The UK abandoned coronavirus testing in March because the outbreak was already out of control and hundreds of thousands of people were infected, officials have admitted.

Public Health England bosses, who were grilled by MPs this morning, admitted that officials wanted to follow the strategy of South Korea to keep a lid on the pandemic.

But shortly after the February there were ‘many hundreds of thousands’ of people infected with COVID-19 and trying to test them all would have been futile.

At the time the government was managing to test fewer than 2,000 people per day.

As a result, directors at Public Health England said, it was ‘not worthwhile’ to continue trying to find and isolate every case of COVID-19 and officials.

The chief medical officer for England, Professor Chris Whitty, publicly announced on March 12 that the government would no longer test anyone outside of hospitals.

The government has been heavily criticised for building its testing capacity too slowly, with experts saying better testing could have helped to contain the virus and save lives.  

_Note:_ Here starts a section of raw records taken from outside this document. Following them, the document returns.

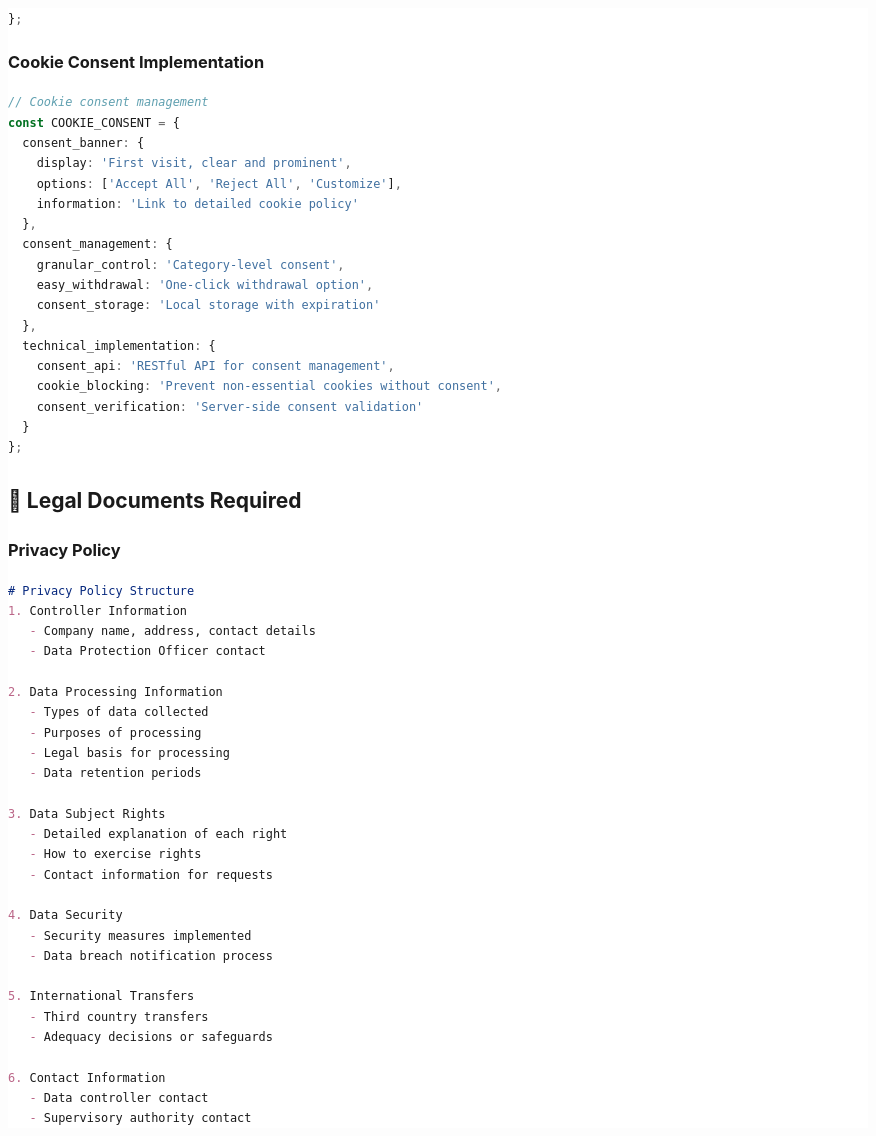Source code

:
 ```typescript
};
```

### Cookie Consent Implementation
```typescript
// Cookie consent management
const COOKIE_CONSENT = {
  consent_banner: {
    display: 'First visit, clear and prominent',
    options: ['Accept All', 'Reject All', 'Customize'],
    information: 'Link to detailed cookie policy'
  },
  consent_management: {
    granular_control: 'Category-level consent',
    easy_withdrawal: 'One-click withdrawal option',
    consent_storage: 'Local storage with expiration'
  },
  technical_implementation: {
    consent_api: 'RESTful API for consent management',
    cookie_blocking: 'Prevent non-essential cookies without consent',
    consent_verification: 'Server-side consent validation'
  }
};
```

## 📄 Legal Documents Required

### Privacy Policy
```markdown
# Privacy Policy Structure
1. Controller Information
   - Company name, address, contact details
   - Data Protection Officer contact
   
2. Data Processing Information
   - Types of data collected
   - Purposes of processing
   - Legal basis for processing
   - Data retention periods
   
3. Data Subject Rights
   - Detailed explanation of each right
   - How to exercise rights
   - Contact information for requests
   
4. Data Security
   - Security measures implemented
   - Data breach notification process
   
5. International Transfers
   - Third country transfers
   - Adequacy decisions or safeguards
   
6. Contact Information
   - Data controller contact
   - Supervisory authority contact
```

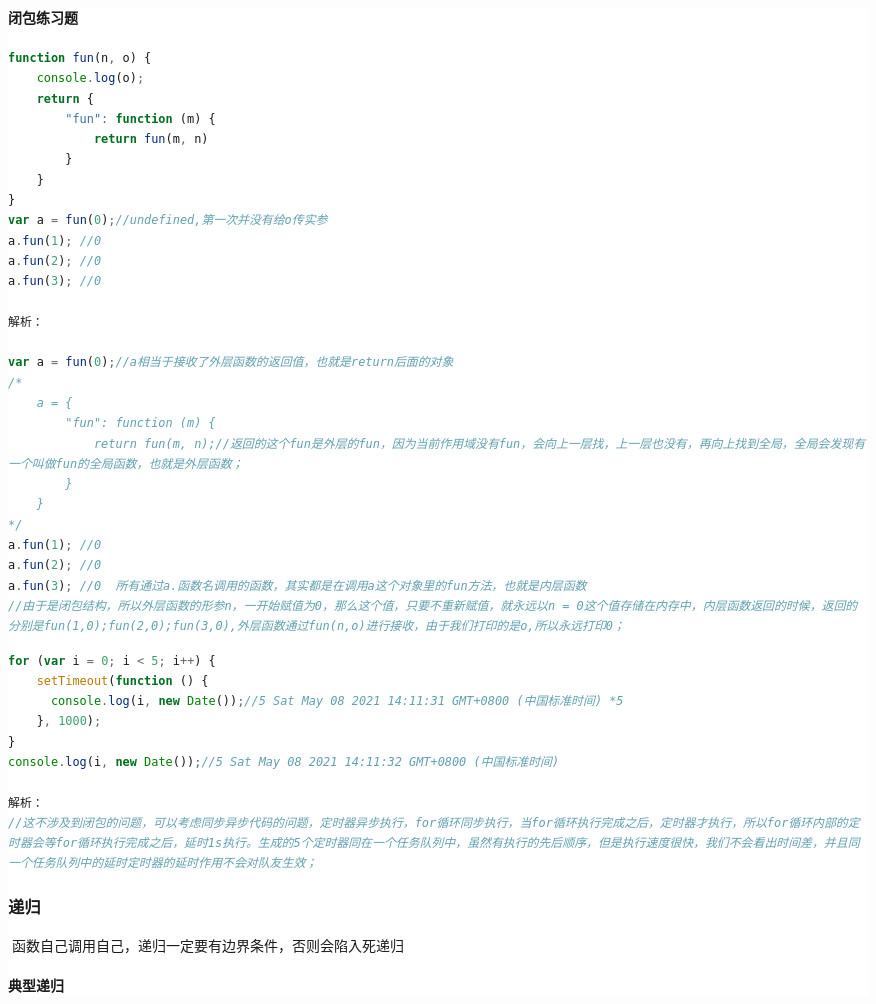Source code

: #### 闭包练习题

```js
function fun(n, o) {
    console.log(o);
    return {
        "fun": function (m) {
            return fun(m, n)
        }
    }
}
var a = fun(0);//undefined,第一次并没有给o传实参
a.fun(1); //0
a.fun(2); //0
a.fun(3); //0 

解析：

var a = fun(0);//a相当于接收了外层函数的返回值，也就是return后面的对象
/* 
    a = {
        "fun": function (m) {
            return fun(m, n);//返回的这个fun是外层的fun，因为当前作用域没有fun，会向上一层找，上一层也没有，再向上找到全局，全局会发现有一个叫做fun的全局函数，也就是外层函数；
        }
    }
*/
a.fun(1); //0
a.fun(2); //0
a.fun(3); //0  所有通过a.函数名调用的函数，其实都是在调用a这个对象里的fun方法，也就是内层函数
//由于是闭包结构，所以外层函数的形参n，一开始赋值为0，那么这个值，只要不重新赋值，就永远以n = 0这个值存储在内存中，内层函数返回的时候，返回的分别是fun(1,0);fun(2,0);fun(3,0),外层函数通过fun(n,o)进行接收，由于我们打印的是o,所以永远打印0；
```

```js
for (var i = 0; i < 5; i++) {
    setTimeout(function () {
      console.log(i, new Date());//5 Sat May 08 2021 14:11:31 GMT+0800 (中国标准时间) *5
    }, 1000);
}
console.log(i, new Date());//5 Sat May 08 2021 14:11:32 GMT+0800 (中国标准时间)

解析：
//这不涉及到闭包的问题，可以考虑同步异步代码的问题，定时器异步执行，for循环同步执行，当for循环执行完成之后，定时器才执行，所以for循环内部的定时器会等for循环执行完成之后，延时1s执行。生成的5个定时器同在一个任务队列中，虽然有执行的先后顺序，但是执行速度很快，我们不会看出时间差，并且同一个任务队列中的延时定时器的延时作用不会对队友生效；
```

### 递归

​	函数自己调用自己，递归一定要有边界条件，否则会陷入死递归

#### 典型递归
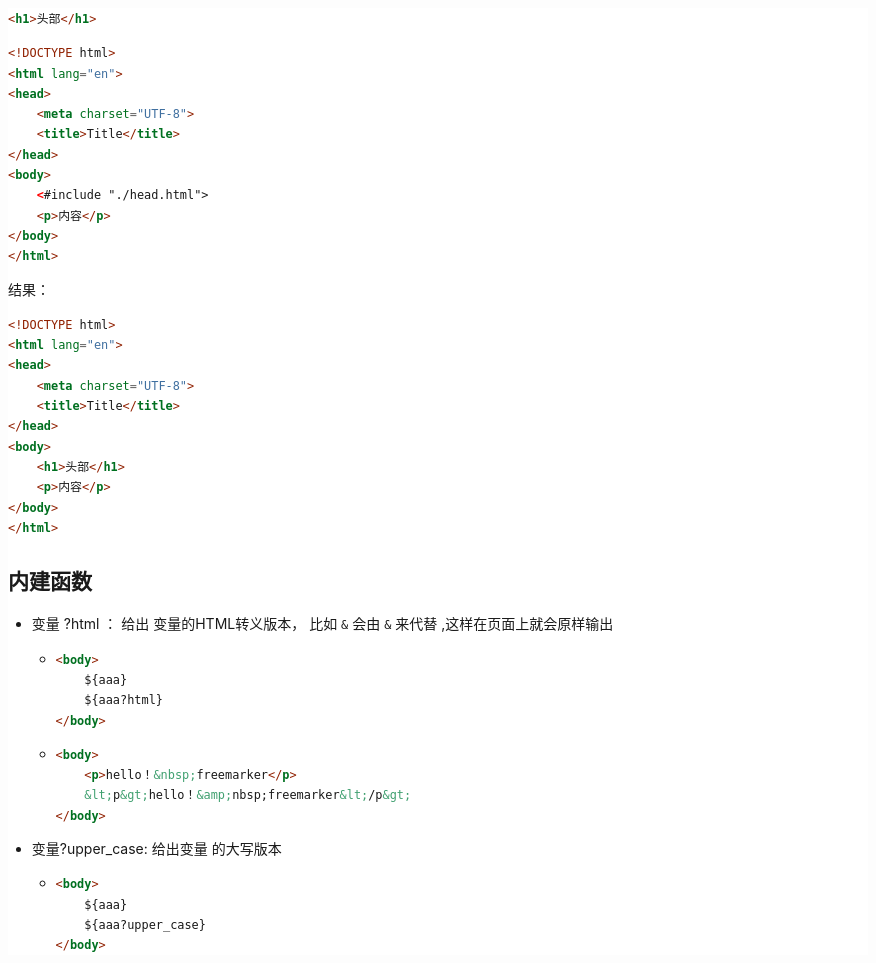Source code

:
 ```html
<h1>头部</h1>
```

```html
<!DOCTYPE html>
<html lang="en">
<head>
    <meta charset="UTF-8">
    <title>Title</title>
</head>
<body>
    <#include "./head.html">
    <p>内容</p>
</body>
</html>
```

结果：

```html
<!DOCTYPE html>
<html lang="en">
<head>
    <meta charset="UTF-8">
    <title>Title</title>
</head>
<body>
    <h1>头部</h1>
    <p>内容</p>
</body>
</html>
```

## 内建函数

+ 变量 ?html ： 给出 变量的HTML转义版本， 比如 `&` 会由 `&` 来代替 ,这样在页面上就会原样输出

  + ```html
    <body>
        ${aaa}
        ${aaa?html}
    </body>
    ```

  + ```html
    <body>
        <p>hello！&nbsp;freemarker</p>
        &lt;p&gt;hello！&amp;nbsp;freemarker&lt;/p&gt;
    </body>
    ```

+ 变量?upper_case:  给出变量 的大写版本 

  + ```html
    <body>
        ${aaa}
        ${aaa?upper_case}
    </body>
    ```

Current testing efforts are on a much greater scale but PHE this morning revealed that huge numbers of people sent home testing kits are not returning them.

The posted kits are counted as a test in the government’s much-heralded daily numbers, but Professor John Newton, director of health improvement at PHE, could only say ‘certainly more than half’ of the tests are currently returned to the lab. 

A revealing meeting with MPs on Parliament’s Science and Technology also found:

  • Public Health England has refused to give MPs some of the scientific papers it submitted to SAGE, despite repeated requests;
  • Conservative MP Greg Clark accused PHE of ‘a degree of opacity of the basis on which decisions were made to pursue our testing strategy’;
  • PHE passed the buck on various decisions, from that of stopping public testing, of refusing the help of private laboratories, and of how to count the number of tests – all these decisions, bosses said, were taken by the Department of Health;
  • Professor John Newton, PHE’s testing tsar, urged members of the public not to buy antibody tests from Superdrug or any other private companies selling them;
  • The door is still open for possible ‘immunity certificates’ when scientists understand whether people are safe from re-infection after recovering;
  • School reopenings should be taken on an individual basis, Professor Doyle said, with some schools ready earlier than others. 

Professor John Newton, PHE's director of health improvement

Professor Yvonne Doyle and Professor John Newton were today grilled by MPs and defended Publlic Health England’s actions throughout the COVID-19 pandemic, saying the Department of Health took the major decisions while PHE provided specialist advice

South Korea has earned global acclaim for its policy of intensively testing and isolating everyone in the population suspected of having COVID-19.

This means the cases there have been contained to relatively small areas and the number of them is extremely low (around 11,000 confirmed cases).

Britain had wanted to follow the same strategy but, by the time officials realised the virus was spreading in the UK, it was already too late.

Professor Doyle said today that ‘mass contact tracing needed to cease in March’.

She explained: ‘It was a decision that was come to because of the sheer scale of cases in the UK which had been introduced by multiple introductions, particularly after half term, from European countries we now know had large amounts of prevalence themselves.’

Professor Doyle is believed to be referring to Italy in this point – it was around half-term that the outbreak in the country’s Alpine ski resorts took hold and rattled Britain’s schools, many of which had sent pupils there on trips during the week off.

‘So we had multiple introductions,’ Professor Doyle added, ‘with many hundreds of thousands of people in March who had now been exposed to this virus in this country.

‘So contact tracing could not possibly have had the capacity to address that and, with the capacity of lab testing and our contact tracers, we felt the most important thing to do was to focus on where there was national concern, which was the capacity of the NHS, to accrue that testing.’ 

On March 12 Professor Chris Whitty announced that the government was stopping testing of members of the public for COVID-19.

Until then, its policy was to test everyone suspected of having the virus if they had been to a country where cases had been confirmed.

But as the outbreak spiralled out of control, the government decided to only test people who were in hospital as patients or staff.

That persisted until late April, when officials began to widen the criteria again.

Home tests are now available but Professor John Newton said he didn’t know how many people who ordered them were actually returning them to the labs.

When asked directly what the return rate is, Professor Newton hesitated before saying: ‘Certainly more than half.’

Asked again by Greg Clark, chair of the meeting, Professor Newton added: ‘I’m afraid I don’t have that figure.’